Partei wählt neuen Chef: Kampf um Japans Regierung

Die ewige Regierungspartei LDP stimmt über den Vorsitz ab – und damit über den neuen Premierminister. Erstmals könnte es eine Frau werden.

Die japanischen Präsidentschaftskandidatinnen Sanae Takaichi und Seiko Noda

Die japanischen Präsidentschaftskandidatinnen Sanae Takaichi (links) und Seiko Noda (rechts) Foto: Eugene Hoshiko/ap

Tokio taz Wer wird der 100. Premierminister von Japan? Die Antwort geben die Liberaldemokraten (LDP), wenn sie am Mittwoch ihren neuen Vorsitzenden küren. Den Sieger oder die Siegerin wählt das Parlament nämlich zum Nachfolger von Regierungschef Yoshihide Suga, der nicht erneut als Parteichef kandidiert. Damit reagierte der 72-Jährige auf die große Unzufriedenheit mit seinem Pandemiemanagement. Tausende Coronakranke erhielten kein Klinikbett, während Suga allein auf Impfungen setzte.

Wegen seines Rückzugs kommt es zu einem selten spannenden Abstimmungskrimi in der LDP, die Japan seit 1955 fast ununterbrochen regiert. Zwei Männer und zwei Frauen haben ihre Hüte in den Ring geworfen, drei davon werden Siegchancen nachgesagt. In der Folge ergibt sich zum ersten Mal eine realistische Möglichkeit, dass eine Frau Nippon regiert.

Ebenfalls ungewöhnlich: Normalerweise einigen sich die sieben internen LDP-Gruppen, Faktionen genannt, auf die Unterstützung eines Kandidaten und stimmen geschlossen ab. Diesmal gelangen den Faktionen solche Absprachen nicht.

Spätestens im November findet nämlich eine reguläre Parlamentswahl statt. Daher achten vor allem jüngere Abgeordnete darauf, ob der künftige Premier diese Wahl so klar gewinnen kann, dass sie ihr Mandat behalten werden.

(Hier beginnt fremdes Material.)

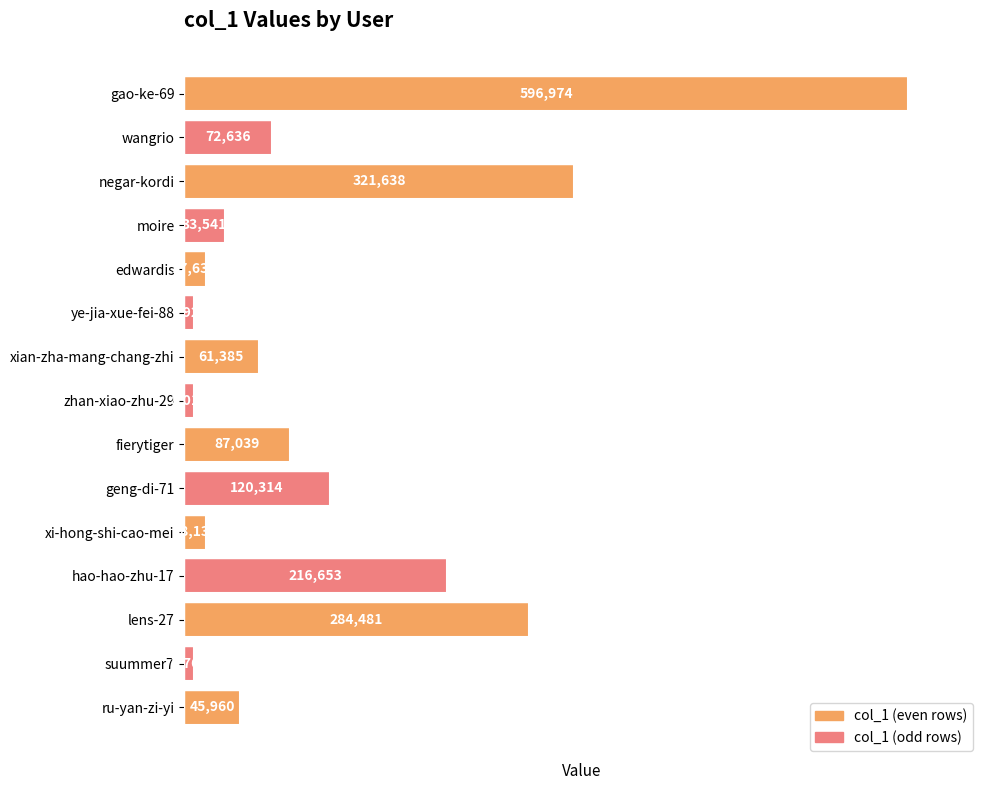

List the labels in order of value, smallest first.

suummer7, ye-jia-xue-fei-88, zhan-xiao-zhu-29, edwardis, xi-hong-shi-cao-mei, moire, ru-yan-zi-yi, xian-zha-mang-chang-zhi, wangrio, fierytiger, geng-di-71, hao-hao-zhu-17, lens-27, negar-kordi, gao-ke-69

Entscheidung wird im zweiten Wahlgang fallen

Umfragen zufolge liegt der 58-jährige Taro Kono sowohl bei den Wählern als auch in seiner Partei vorn. Der Minister für Verwaltungsreform und der Verantwortliche für die Corona-Impfkampagne passt in kein Klischee. Einerseits gehört der „Impfzar“ dem Parlaments­adel an. Vater Yohei Kono war selbst LDP-Chef und verantwortete 1993 als Kabinettssprecher die einzige offizielle Entschuldigung Japans für den Zweiten Weltkrieg. Andererseits hielt sich Kono nie an die Regeln von Politdynastien.

Sein Studium an der Edel-Universität Keio brach er ab und blieb lieber lange in den USA. Frühzeitig setzte er auf soziale Medien. Auf Twitter folgen ihm 2,4 Millionen Menschen, mehr als jedem anderen Politiker in Japan. Dort belehrt er ausländische Journalisten, dass er Kono Taro heiße, gemäß der neuen offiziellen Reihenfolge aus Nach- und Vorname. In seiner Partei vertritt er eher liberale Ansichten. Er gibt erneuerbaren Energien den Vorzug vor einer Wiederbelebung der Atomkraft und will den Einheitsnamen von Eheleuten abschaffen.

Als Kandidat des Establishments tritt Fumio Kishida an. Der 64-jährige Ex-Außenminister möchte die gewachsene Kluft zwischen Arm und Reich verkleinern und ein Konjunkturpaket gegen die Pandemiefolgen schnüren.

Unerwartet macht ihm jedoch Sanae Takaichi Konkurrenz, eine Taiwan-Freundin und ein Mini-AKW-Fan. Die Ex-Innenministerin vom nationalkonservativen Flügel erhält massive Unterstützung durch Ex-Premier Shinzo Abe, der alle Abgeordneten einzeln angerufen haben soll. Damit stellte die 60-Jährige ihre Rivalin Seiko Noda, auch eine Ex-Innenministerin, in den Schatten. Die 61-jährige LDP-Generalsekretärin engagiert sich besonders für die Rechte von Frauen.

Laut Beobachtern wird im ersten Wahlgang, wenn LDP-Abgeordnete und regionale Parteivertreter gleichgewichtet abstimmen, kein Bewerber die notwendige absolute Mehrheit erreichen. Kono dürfte zunächst vorne liegen, aber bei der Stichwahl könnte er gegen Kishida oder Takaichi unterliegen. Denn wegen seiner singulären Positionen hat er unter den Abgeordneten viele Gegner. Genau die entscheiden aber im zweiten Wahlgang fast im Alleingang über den Parteichef, da dann nur wenige Regionalvertreter stimmberechtigt bleiben.